Durante la fiesta en la que debíamos descubrir el sexo de nuestro futuro bebé, mi suegra, al ver el color rosa, empezó a gritarme y a arruinar la celebración… y entonces tuve que darle una lección 😢😲
Habíamos soñado con un hijo durante mucho tiempo. Cada mes esperaba ver dos rayitas, cada vez rezaba para que nuestro milagro por fin ocurriera. Y cuando el médico, sonriendo, pronunció lo tan esperado: “Está usted embarazada”, no pude contener las lágrimas.
Decidimos reunir de inmediato a todos los familiares y contarles la maravillosa noticia. Todos se alegraron… excepto mi suegra.
Ella, cruzándose de brazos, frunció el ceño y dijo secamente:
— Bueno… espero que tengan un niño. Las niñas son solo problemas. Necesitamos un heredero que continúe la familia.
— Lo importante es que el bebé esté sano —respondí, intentando no ofenderme.
Pero entonces aún no sabía que eso era solo el comienzo.
Cuando un par de meses después organizamos una fiesta para revelar el sexo del bebé, mi suegra estuvo refunfuñando toda la noche, mirando torcidamente las decoraciones y repitiendo una y otra vez:
— Que no sea niña… que no sea niña…
Yo ponía los ojos en blanco, pero trataba de mantener el ambiente festivo. Pero todo se vino abajo en el momento en que cortamos el pastel. La hoja del cuchillo pasó por la crema, y ante los ojos de todos aparecieron capas de bizcocho de un rosa brillante.
Los invitados exhalaron sorprendidos de alegría. Mi esposo me abrazó. Y mi suegra… como si explotara.
Se agarró la cabeza y gritó:
— ¿Cómo que una niña? ¿Qué es esta broma? ¡Necesitamos un niño! ¡Ese bebé no me sirve! ¿Qué clase de mujer eres si ni siquiera puedes dar a luz a un varón?
Gritaba tan fuerte que la música se detuvo por sí sola. Los invitados estaban paralizados, y ella seguía:
— ¡Necesitamos un niño! ¡Una niña no nos sirve!
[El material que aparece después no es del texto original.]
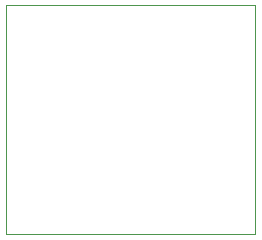
<source format=gbr>
G04 Layer_Color=0*
%FSLAX26Y26*%
%MOIN*%
%TF.FileFunction,Profile*%
%TF.Part,Single*%
G01*
G75*
%TA.AperFunction,Profile*%
%ADD20C,0.001000*%
D20*
X1005000Y1002520D02*
Y1765000D01*
X1835000D01*
Y1002520D01*
X1005000D01*
%TF.MD5,0F4206F2C6AA08290AC5B309029DA8F5*%
M02*

</source>
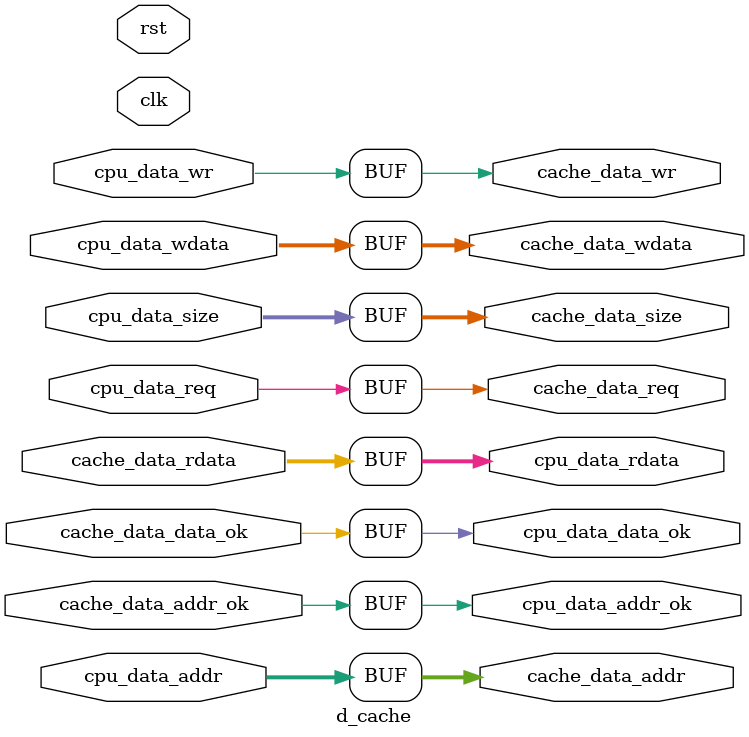
<source format=v>
module d_cache (
    input wire clk, rst,
    //mips core
    input         cpu_data_req     ,
    input         cpu_data_wr      ,
    input  [1 :0] cpu_data_size    ,
    input  [31:0] cpu_data_addr    ,
    input  [31:0] cpu_data_wdata   ,
    output [31:0] cpu_data_rdata   ,
    output        cpu_data_addr_ok ,
    output        cpu_data_data_ok ,

    //axi interface
    output         cache_data_req     ,
    output         cache_data_wr      ,
    output  [1 :0] cache_data_size    ,
    output  [31:0] cache_data_addr    ,
    output  [31:0] cache_data_wdata   ,
    input   [31:0] cache_data_rdata   ,
    input          cache_data_addr_ok ,
    input          cache_data_data_ok 
);
    // //output to mips core
    // assign cpu_inst_rdata   = cache_inst_rdata  ;
    // assign cpu_inst_addr_ok = cache_inst_addr_ok;
    // assign cpu_inst_data_ok = cache_inst_data_ok;

    assign cpu_data_rdata   = cache_data_rdata  ;
    assign cpu_data_addr_ok = cache_data_addr_ok;
    assign cpu_data_data_ok = cache_data_data_ok;

    // //output to axi interface
    // assign cache_inst_req   = cpu_inst_req  ;  
    // assign cache_inst_wr    = cpu_inst_wr   ;  
    // assign cache_inst_size  = cpu_inst_size ;  
    // assign cache_inst_addr  = cpu_inst_addr ;  
    // assign cache_inst_wdata = cpu_inst_wdata;

    assign cache_data_req   = cpu_data_req  ;  
    assign cache_data_wr    = cpu_data_wr   ;  
    assign cache_data_size  = cpu_data_size ;  
    assign cache_data_addr  = cpu_data_addr ;  
    assign cache_data_wdata = cpu_data_wdata; 
endmodule
</source>
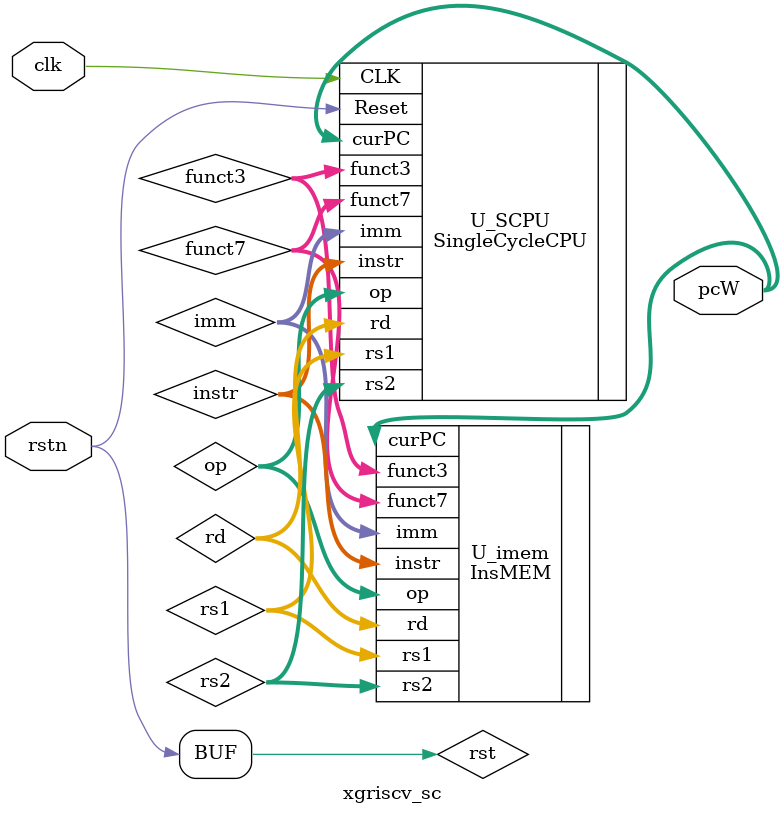
<source format=v>

module xgriscv_sc(clk, rstn ,pcW);
   input          clk;
   input          rstn;
   output [31:0]     pcW;


   wire [31:0]instr;
   wire [6:0] op;
   wire [2:0] funct3;  
   wire [6:0] funct7;
   wire [4:0] rs1;     
   wire [4:0] rs2;     
   wire [4:0] rd;    
   wire [24:0]imm;    
   wire rst = rstn;

  // instantiation of single-cycle CPU  
 
   SingleCycleCPU U_SCPU(
         .CLK(clk),                 // input:  cpu clock
         .Reset(rst),                 // input:  reset
         .op(op),             // input:  instruction
         .funct7(funct7),        // input:  data to cpu  
         .funct3(funct3),       // output: memory write signal
         .rs1(rs1),                   // output: PC
         .rs2(rs2),          // output: address from cpu to memory
         .rd(rd),        // output: data from cpu to memory
         .imm(imm),         // input:  register selection
         .instr(instr),        // output: register data
	 .curPC(pcW)
         );

         
  // instantiation of intruction memory (used for simulation)
   InsMEM    U_imem ( 
      .curPC(pcW


),     // input:  rom address
      .op(op),             // input:  instruction
      .funct7(funct7),        // input:  data to cpu  
      .funct3(funct3),       // output: memory write signal
      .rs1(rs1),                   // output: PC
      .rs2(rs2),          // output: address from cpu to memory
      .rd(rd),        // output: data from cpu to memory
      .imm(imm),         // input:  register selection
      .instr(instr)        // output: register data
   );


        
endmodule


</source>
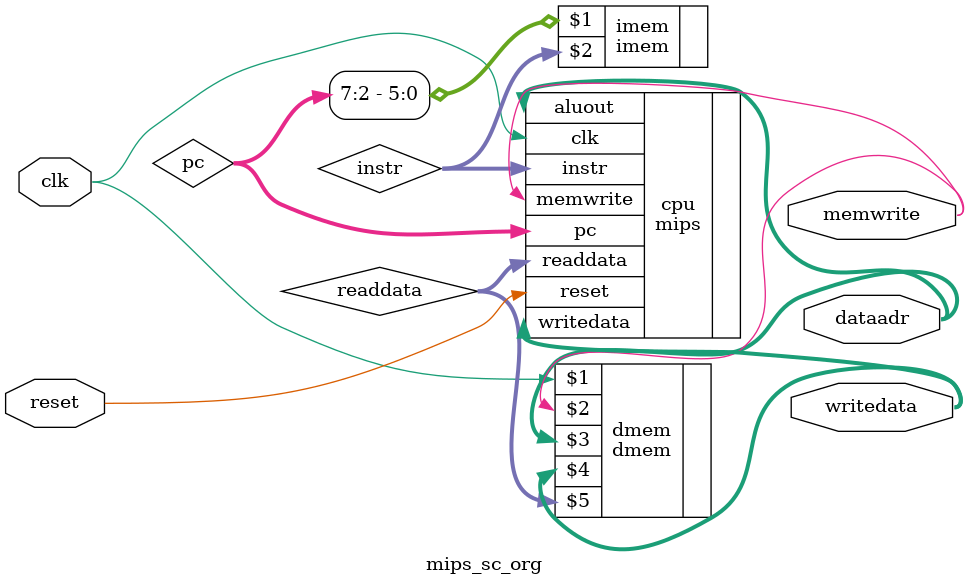
<source format=sv>
module mips_sc_org(input  logic        clk, reset, 
	           output logic [31:0] writedata, dataadr, 
	           output logic        memwrite);
	
	  logic [31:0] pc, instr, readdata;
	  
	    mips cpu (
		 .clk      (clk),
		 .reset    (reset),
		 .pc       (pc),
		 .instr    (instr),
		 .memwrite (memwrite),
		 .aluout   (dataadr),
		 .writedata(writedata),
		 .readdata (readdata)
	  );
	  imem imem(pc[7:2], instr);
	  dmem dmem(clk, memwrite, dataadr, writedata, readdata);
endmodule
</source>
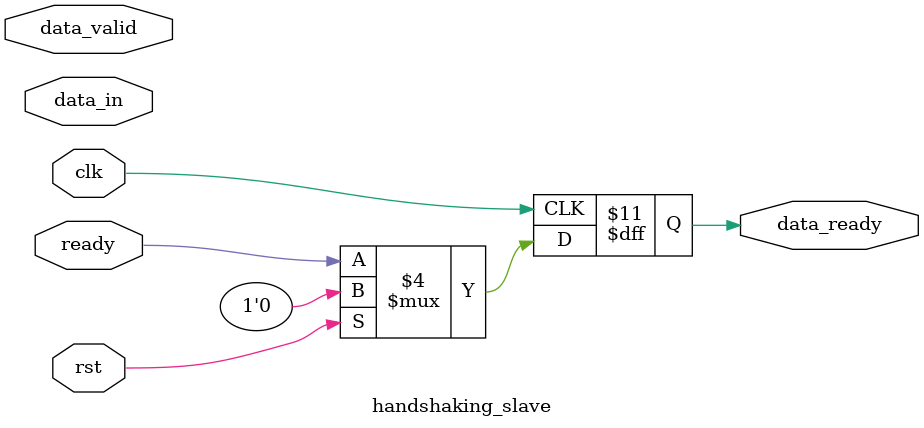
<source format=v>
module handshaking_slave (
    input clk,
    input rst,
    input [7:0] data_in,
    input data_valid,
    input ready,
    output reg data_ready
);
    
    reg [7:0] data;

    always @(posedge clk) begin
        if (rst) begin
            data_ready <= 0;
            data <= 0;
        end
        else begin
            data_ready <= ready;
            if (data_ready && data_valid) begin
                data <= data_in;
            end
        end
    end

endmodule
</source>
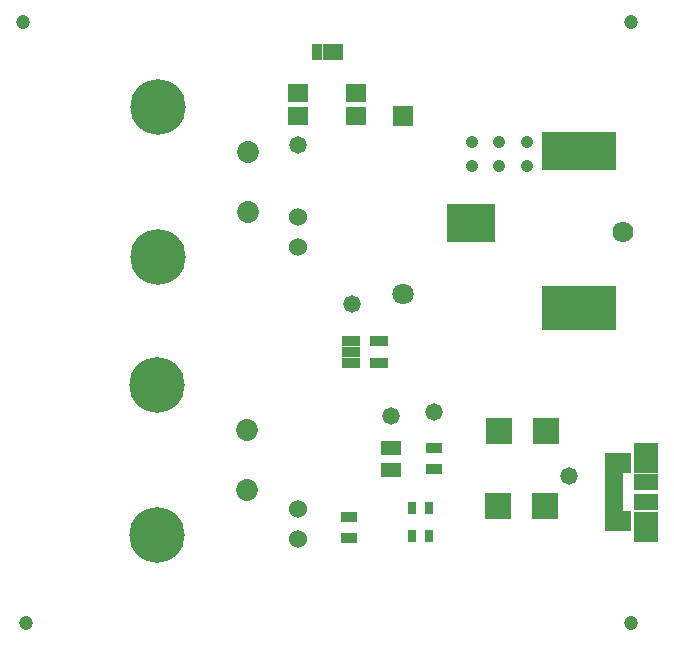
<source format=gts>
G04*
G04 #@! TF.GenerationSoftware,Altium Limited,Altium Designer,25.4.2 (15)*
G04*
G04 Layer_Color=8388736*
%FSLAX44Y44*%
%MOMM*%
G71*
G04*
G04 #@! TF.SameCoordinates,15869630-21D1-4171-BE07-BC68FFD32C74*
G04*
G04*
G04 #@! TF.FilePolarity,Negative*
G04*
G01*
G75*
%ADD27R,1.4000X0.9500*%
%ADD32R,6.3500X3.3000*%
%ADD33R,6.3500X3.8100*%
%ADD34R,4.0600X3.3000*%
%ADD35R,0.8032X1.0032*%
%ADD36R,1.5032X0.9032*%
%ADD37R,1.6532X1.2532*%
%ADD38R,1.7532X1.5532*%
%ADD39R,0.8382X1.4732*%
%ADD40R,2.2032X2.2032*%
%ADD41R,1.5832X0.6532*%
%ADD42R,2.3032X1.6782*%
%ADD43R,2.1032X2.5782*%
%ADD44R,2.1032X1.3782*%
%ADD45C,1.5240*%
%ADD46C,1.2032*%
%ADD47C,1.8532*%
%ADD48C,4.7032*%
%ADD49R,1.8032X1.8032*%
%ADD50C,1.8032*%
%ADD51C,1.7800*%
%ADD52C,1.4732*%
%ADD53C,1.0668*%
D27*
X300990Y98700D02*
D03*
Y117200D02*
D03*
X373380Y175620D02*
D03*
Y157120D02*
D03*
D32*
X495800Y426740D02*
D03*
D33*
Y293840D02*
D03*
D34*
X404400Y365740D02*
D03*
D35*
X369200Y124460D02*
D03*
X354700D02*
D03*
X369200Y100330D02*
D03*
X354700D02*
D03*
D36*
X326960Y266040D02*
D03*
Y247040D02*
D03*
X302960D02*
D03*
Y256540D02*
D03*
Y266040D02*
D03*
D37*
X336550Y175370D02*
D03*
Y156870D02*
D03*
D38*
X257810Y456340D02*
D03*
Y475840D02*
D03*
X307340Y456340D02*
D03*
Y475840D02*
D03*
D39*
X274320Y510540D02*
D03*
X283210D02*
D03*
X292100D02*
D03*
D40*
X427040Y125730D02*
D03*
X467040D02*
D03*
X428310Y189230D02*
D03*
X468310D02*
D03*
D41*
X525850Y124915D02*
D03*
Y131415D02*
D03*
Y137915D02*
D03*
Y144415D02*
D03*
Y150915D02*
D03*
D42*
X529450Y113290D02*
D03*
Y162540D02*
D03*
D43*
X552450Y108790D02*
D03*
Y167040D02*
D03*
D44*
Y129540D02*
D03*
Y146290D02*
D03*
D45*
X257810Y123190D02*
D03*
Y97790D02*
D03*
Y370840D02*
D03*
Y345440D02*
D03*
D46*
X27940Y26670D02*
D03*
X539750Y535940D02*
D03*
Y26670D02*
D03*
X25400Y535940D02*
D03*
D47*
X215900Y374650D02*
D03*
Y425450D02*
D03*
X214630Y190500D02*
D03*
Y139700D02*
D03*
D48*
X139700Y463550D02*
D03*
Y336550D02*
D03*
X138430Y101600D02*
D03*
Y228600D02*
D03*
D49*
X346710Y455930D02*
D03*
D50*
Y305930D02*
D03*
D51*
X533400Y358140D02*
D03*
D52*
X487680Y151130D02*
D03*
X303530Y297180D02*
D03*
X336550Y201930D02*
D03*
X373380Y205740D02*
D03*
X257810Y431800D02*
D03*
D53*
X428625Y434340D02*
D03*
X405130D02*
D03*
X452120Y414020D02*
D03*
X428625D02*
D03*
X405130D02*
D03*
X452120Y434340D02*
D03*
M02*

</source>
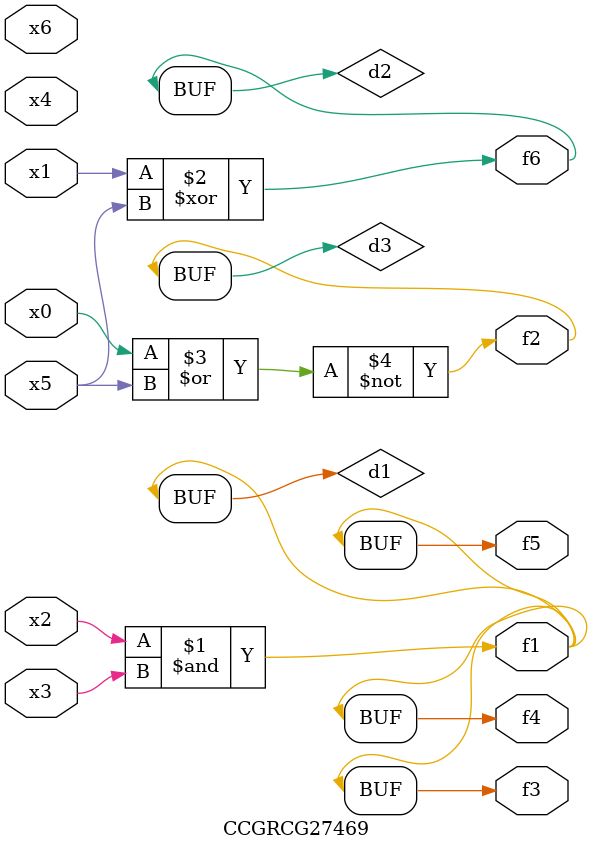
<source format=v>
module CCGRCG27469(
	input x0, x1, x2, x3, x4, x5, x6,
	output f1, f2, f3, f4, f5, f6
);

	wire d1, d2, d3;

	and (d1, x2, x3);
	xor (d2, x1, x5);
	nor (d3, x0, x5);
	assign f1 = d1;
	assign f2 = d3;
	assign f3 = d1;
	assign f4 = d1;
	assign f5 = d1;
	assign f6 = d2;
endmodule

</source>
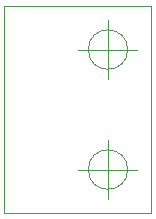
<source format=gbr>
G04 #@! TF.GenerationSoftware,KiCad,Pcbnew,(5.1.5)-3*
G04 #@! TF.CreationDate,2020-06-09T01:26:27-04:00*
G04 #@! TF.ProjectId,dip14tssop,64697031-3474-4737-936f-702e6b696361,rev?*
G04 #@! TF.SameCoordinates,Original*
G04 #@! TF.FileFunction,Profile,NP*
%FSLAX46Y46*%
G04 Gerber Fmt 4.6, Leading zero omitted, Abs format (unit mm)*
G04 Created by KiCad (PCBNEW (5.1.5)-3) date 2020-06-09 01:26:27*
%MOMM*%
%LPD*%
G04 APERTURE LIST*
%ADD10C,0.050000*%
%ADD11C,0.120000*%
G04 APERTURE END LIST*
D10*
X115966666Y-83820000D02*
G75*
G03X115966666Y-83820000I-1666666J0D01*
G01*
X111800000Y-83820000D02*
X116800000Y-83820000D01*
X114300000Y-81320000D02*
X114300000Y-86320000D01*
X115966666Y-73660000D02*
G75*
G03X115966666Y-73660000I-1666666J0D01*
G01*
X111800000Y-73660000D02*
X116800000Y-73660000D01*
X114300000Y-71160000D02*
X114300000Y-76160000D01*
D11*
X117983000Y-87503000D02*
X117983000Y-69977000D01*
X105537000Y-87503000D02*
X117983000Y-87503000D01*
X105537000Y-69977000D02*
X105537000Y-87503000D01*
X117983000Y-69977000D02*
X105537000Y-69977000D01*
M02*

</source>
En ese momento, algo dentro de mí se rompió. Miré el pastel… su rostro torcido y lleno de odio… y entendí que no iba a soportarlo más. Y entonces hice algo de lo que no me arrepiento ni un segundo, porque estaba defendiendo a mi hijo. 😲😨 La continuación en el primer comentario ⬇️⬇️
Me acerqué a la mesa, tomé tranquilamente un pedazo del pastel de capas rosadas, y antes de que alguien pudiera detenerme, se lo restregué por la cara a mi suegra, de manera que la crema terminó en sus cejas, cabello y vestido.
Los invitados quedaron boquiabiertos. Ella se quedó inmóvil, como una estatua, con los ojos llenos de shock.
Me incliné hacia ella y le dije, clara y duramente:
— Usted también fue una niña alguna vez. Es una pena que su madre la haya dado a luz. Habría sido mejor que hubiese tenido un varón; habría causado menos ruido.
La multitud quedó paralizada. Mi esposo me tomó fuertemente de la mano. Mi suegra permaneció allí, roja, pegajosa, humillada, sin poder pronunciar una sola palabra.
Fue la primera vez que entendió que insultar a mi hija sería lo último que podría permitirse en esta vida.